Finding detox and rehab — too little, too far
Whether in a medical setting or a bedroom, detoxification is the first step in recovery, it is the several days during which the body gets through the worst of the physical symptoms of withdrawal.
Withdrawal from heroin or opioids is not itself life-threatening. It can be, however, exceptionally taxing and even painful. Detoxification is possible on your own, but specialized facilities help patients manage the pain in a stable environment, with inpatient stays of five to seven days typically covered by insurance, sometimes with some wrangling to prove medical need.
The nearest such facilities are in Springfield, Holyoke and Pittsfield.
Franklin County is lumped in with these cities in the Bureau of Substance Abuse Services’ regional map, so BSAS has not identified a lack of detox beds in Franklin or Hampshire counties as a problem.
Combined, the four facilities in these three cities in Berkshire and Hamden counties have 157 detox beds, according to staff and websites. Staff at the largest, Adcare Hospital in Worcester, reported 76 beds — with none available on a given day in April.
Some question the need for detox beds when weighed against other scarce treatment resources and would prefer to see long-term treatment the first priority, as detox alone is not recovery.
On the other hand, Probation Officer Michael Higgins, co-founder of an eight-year crusade against heroin in Middlesex County — on which the local opioid task force is loosely based — views short-term treatment as a necessary gateway.
“First thing when somebody comes in, we have to have the ability to put a Band-Aid on it,” Higgins said.
For Higgins and cofounder Chief Probation Officer Vincent Piro, short-term care is primarily a way to get people into the system and out of their old surroundings.
Noticing a growing heroin problem in their area in 2005, the two formed a coalition of local police, educated themselves about the problem, then talked their local legislators into securing a $400,000 line-item in the state budget to fund their work. That money, now half a million dollars annually, gave the Heroin Education and Awareness Task Force (HEAT) access to treatment beds for the addicts caught up in probation or brought to the courthouse by their parents.
Stabilization after detox
With a detox already in place, the two persuaded the company operating that facility to transform a floor into a 30-to-45-day stabilization program. With state money following the people they referred to treatment, the wing essentially functioned as an extension of their task force.
The idea of the stabilization program was to provide a bridge between detox and long-term care. Both of these existed to varying degrees, but the short stays in detox covered by insurance did not provide enough breathing room to find an opening at the next stage and move on.
Detox alone doesn’t put much of a dent in addiction, and while detox is available outside Franklin County, the journey from there to the next step can be difficult and dangerous.
It isn’t as easy as checking into a hospital for treatment for any other medical condition.
Those who try, and try again, describe an experience comparable to phoning in reservations at a series of overcrowded hotels for successively longer stays, often with no room at the inn.

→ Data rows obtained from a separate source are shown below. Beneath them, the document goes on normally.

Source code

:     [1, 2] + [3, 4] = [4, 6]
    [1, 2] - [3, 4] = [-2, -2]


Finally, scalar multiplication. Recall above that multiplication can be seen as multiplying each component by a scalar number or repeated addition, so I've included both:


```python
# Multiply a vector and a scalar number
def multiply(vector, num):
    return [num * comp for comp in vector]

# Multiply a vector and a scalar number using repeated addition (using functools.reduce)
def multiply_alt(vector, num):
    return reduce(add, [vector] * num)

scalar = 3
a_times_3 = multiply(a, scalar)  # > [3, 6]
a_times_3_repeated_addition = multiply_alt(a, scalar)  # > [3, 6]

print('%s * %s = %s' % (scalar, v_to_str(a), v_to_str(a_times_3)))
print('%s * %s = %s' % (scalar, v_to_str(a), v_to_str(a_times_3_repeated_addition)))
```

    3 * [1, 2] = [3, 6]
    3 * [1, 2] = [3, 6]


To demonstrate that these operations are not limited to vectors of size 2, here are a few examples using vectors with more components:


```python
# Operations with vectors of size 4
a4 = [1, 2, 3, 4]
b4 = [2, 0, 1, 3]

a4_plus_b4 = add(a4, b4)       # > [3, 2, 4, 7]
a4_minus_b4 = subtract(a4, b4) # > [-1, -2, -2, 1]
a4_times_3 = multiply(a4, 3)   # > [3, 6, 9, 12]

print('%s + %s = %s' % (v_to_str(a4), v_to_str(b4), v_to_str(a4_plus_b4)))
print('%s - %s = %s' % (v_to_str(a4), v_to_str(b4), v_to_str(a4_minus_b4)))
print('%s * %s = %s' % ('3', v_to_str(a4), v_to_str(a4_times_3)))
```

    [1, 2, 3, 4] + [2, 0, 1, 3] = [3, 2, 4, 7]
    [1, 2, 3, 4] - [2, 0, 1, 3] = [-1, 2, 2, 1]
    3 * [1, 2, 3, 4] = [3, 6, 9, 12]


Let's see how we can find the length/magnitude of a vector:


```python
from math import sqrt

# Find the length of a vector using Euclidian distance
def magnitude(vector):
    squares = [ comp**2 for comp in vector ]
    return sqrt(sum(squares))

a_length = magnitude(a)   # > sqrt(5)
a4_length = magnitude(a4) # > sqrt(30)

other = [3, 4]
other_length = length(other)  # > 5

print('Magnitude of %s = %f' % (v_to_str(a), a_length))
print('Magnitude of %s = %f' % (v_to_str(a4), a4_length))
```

After detox Piro cautions about “Superman Syndrome,” when young addicts emerge after a few days or a week, rested, fed, and maybe feeling healthier and stronger than they have in a long time. They may feel and appear cured, but relapse more often than not without a next step in recovery, and may die in doing so.
The idea of the stabilization program i s to offer addicts and their advocates breathing room while they find the long-term help they so badly need.